▸ Exercise details:
Write out the text of every entry below word for word, leaving out the pictures.

▸ Material provided:
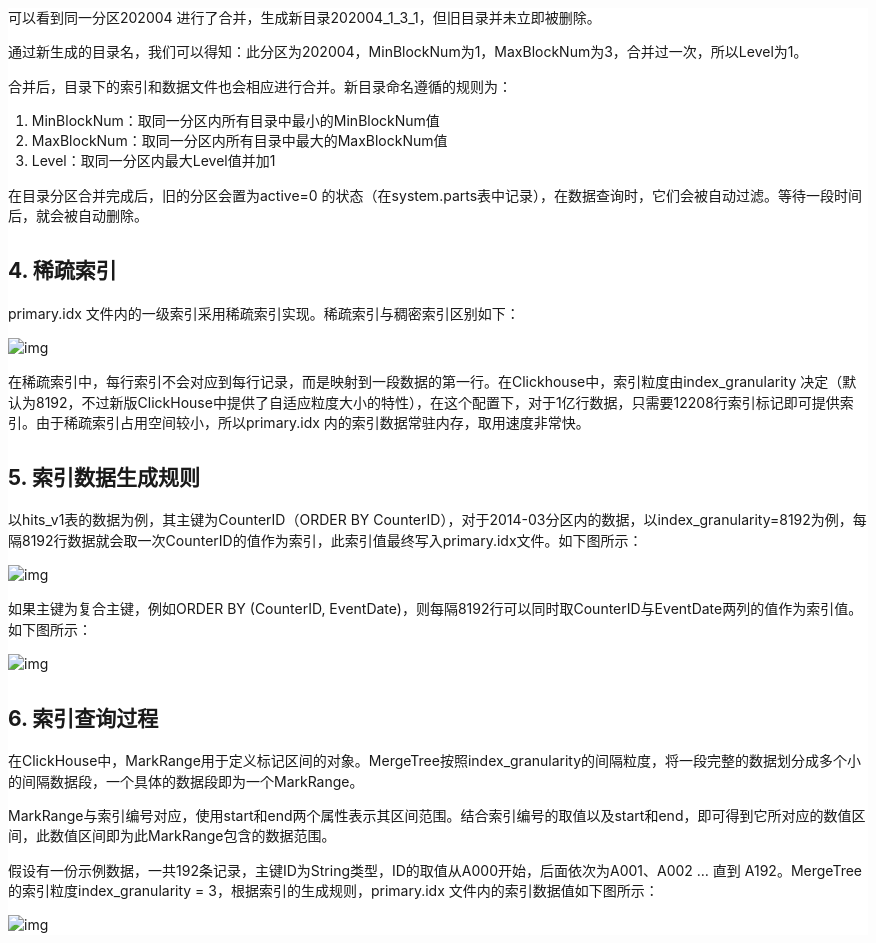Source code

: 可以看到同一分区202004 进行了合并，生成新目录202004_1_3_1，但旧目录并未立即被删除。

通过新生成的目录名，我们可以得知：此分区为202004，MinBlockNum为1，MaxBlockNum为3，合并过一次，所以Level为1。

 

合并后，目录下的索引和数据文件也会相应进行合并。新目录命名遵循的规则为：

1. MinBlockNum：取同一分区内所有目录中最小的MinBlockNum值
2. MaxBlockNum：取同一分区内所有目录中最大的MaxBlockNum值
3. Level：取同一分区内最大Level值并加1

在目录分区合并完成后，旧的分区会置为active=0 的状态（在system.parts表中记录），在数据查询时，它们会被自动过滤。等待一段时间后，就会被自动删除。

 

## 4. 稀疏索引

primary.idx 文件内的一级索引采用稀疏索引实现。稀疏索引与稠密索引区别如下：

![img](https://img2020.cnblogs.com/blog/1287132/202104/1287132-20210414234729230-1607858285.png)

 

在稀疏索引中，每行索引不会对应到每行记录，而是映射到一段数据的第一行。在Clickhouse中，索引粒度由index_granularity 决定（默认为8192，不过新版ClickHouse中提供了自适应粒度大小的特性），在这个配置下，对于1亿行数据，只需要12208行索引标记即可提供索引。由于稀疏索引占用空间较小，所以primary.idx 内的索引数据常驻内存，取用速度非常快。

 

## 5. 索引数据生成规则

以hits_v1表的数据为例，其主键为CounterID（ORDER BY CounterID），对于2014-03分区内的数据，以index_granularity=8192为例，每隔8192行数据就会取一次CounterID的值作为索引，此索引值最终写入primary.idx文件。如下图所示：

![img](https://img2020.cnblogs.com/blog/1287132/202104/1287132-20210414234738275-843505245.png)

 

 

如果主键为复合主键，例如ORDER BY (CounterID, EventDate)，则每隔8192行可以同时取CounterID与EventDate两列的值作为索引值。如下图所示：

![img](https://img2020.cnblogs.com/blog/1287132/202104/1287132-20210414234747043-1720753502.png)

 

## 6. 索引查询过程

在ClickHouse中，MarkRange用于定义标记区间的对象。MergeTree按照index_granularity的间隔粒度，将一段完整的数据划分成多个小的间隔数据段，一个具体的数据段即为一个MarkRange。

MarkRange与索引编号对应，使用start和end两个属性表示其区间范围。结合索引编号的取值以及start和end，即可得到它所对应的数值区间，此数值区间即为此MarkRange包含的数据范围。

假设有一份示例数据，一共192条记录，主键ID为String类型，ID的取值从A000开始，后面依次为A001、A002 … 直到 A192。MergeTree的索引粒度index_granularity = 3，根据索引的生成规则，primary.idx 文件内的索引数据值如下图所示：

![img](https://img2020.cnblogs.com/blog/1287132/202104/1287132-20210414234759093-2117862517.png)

▸ Solution to this exercise:
Source code

: 可以看到同一分区202004 进行了合并，生成新目录202004_1_3_1，但旧目录并未立即被删除。

通过新生成的目录名，我们可以得知：此分区为202004，MinBlockNum为1，MaxBlockNum为3，合并过一次，所以Level为1。

 

合并后，目录下的索引和数据文件也会相应进行合并。新目录命名遵循的规则为：

1. MinBlockNum：取同一分区内所有目录中最小的MinBlockNum值
2. MaxBlockNum：取同一分区内所有目录中最大的MaxBlockNum值
3. Level：取同一分区内最大Level值并加1

在目录分区合并完成后，旧的分区会置为active=0 的状态（在system.parts表中记录），在数据查询时，它们会被自动过滤。等待一段时间后，就会被自动删除。

 

## 4. 稀疏索引

primary.idx 文件内的一级索引采用稀疏索引实现。稀疏索引与稠密索引区别如下：

![img](https://img2020.cnblogs.com/blog/1287132/202104/1287132-20210414234729230-1607858285.png)

 

在稀疏索引中，每行索引不会对应到每行记录，而是映射到一段数据的第一行。在Clickhouse中，索引粒度由index_granularity 决定（默认为8192，不过新版ClickHouse中提供了自适应粒度大小的特性），在这个配置下，对于1亿行数据，只需要12208行索引标记即可提供索引。由于稀疏索引占用空间较小，所以primary.idx 内的索引数据常驻内存，取用速度非常快。

 

## 5. 索引数据生成规则

以hits_v1表的数据为例，其主键为CounterID（ORDER BY CounterID），对于2014-03分区内的数据，以index_granularity=8192为例，每隔8192行数据就会取一次CounterID的值作为索引，此索引值最终写入primary.idx文件。如下图所示：

![img](https://img2020.cnblogs.com/blog/1287132/202104/1287132-20210414234738275-843505245.png)

 

 

如果主键为复合主键，例如ORDER BY (CounterID, EventDate)，则每隔8192行可以同时取CounterID与EventDate两列的值作为索引值。如下图所示：

![img](https://img2020.cnblogs.com/blog/1287132/202104/1287132-20210414234747043-1720753502.png)

 

## 6. 索引查询过程

在ClickHouse中，MarkRange用于定义标记区间的对象。MergeTree按照index_granularity的间隔粒度，将一段完整的数据划分成多个小的间隔数据段，一个具体的数据段即为一个MarkRange。

MarkRange与索引编号对应，使用start和end两个属性表示其区间范围。结合索引编号的取值以及start和end，即可得到它所对应的数值区间，此数值区间即为此MarkRange包含的数据范围。

假设有一份示例数据，一共192条记录，主键ID为String类型，ID的取值从A000开始，后面依次为A001、A002 … 直到 A192。MergeTree的索引粒度index_granularity = 3，根据索引的生成规则，primary.idx 文件内的索引数据值如下图所示：

![img](https://img2020.cnblogs.com/blog/1287132/202104/1287132-20210414234759093-2117862517.png)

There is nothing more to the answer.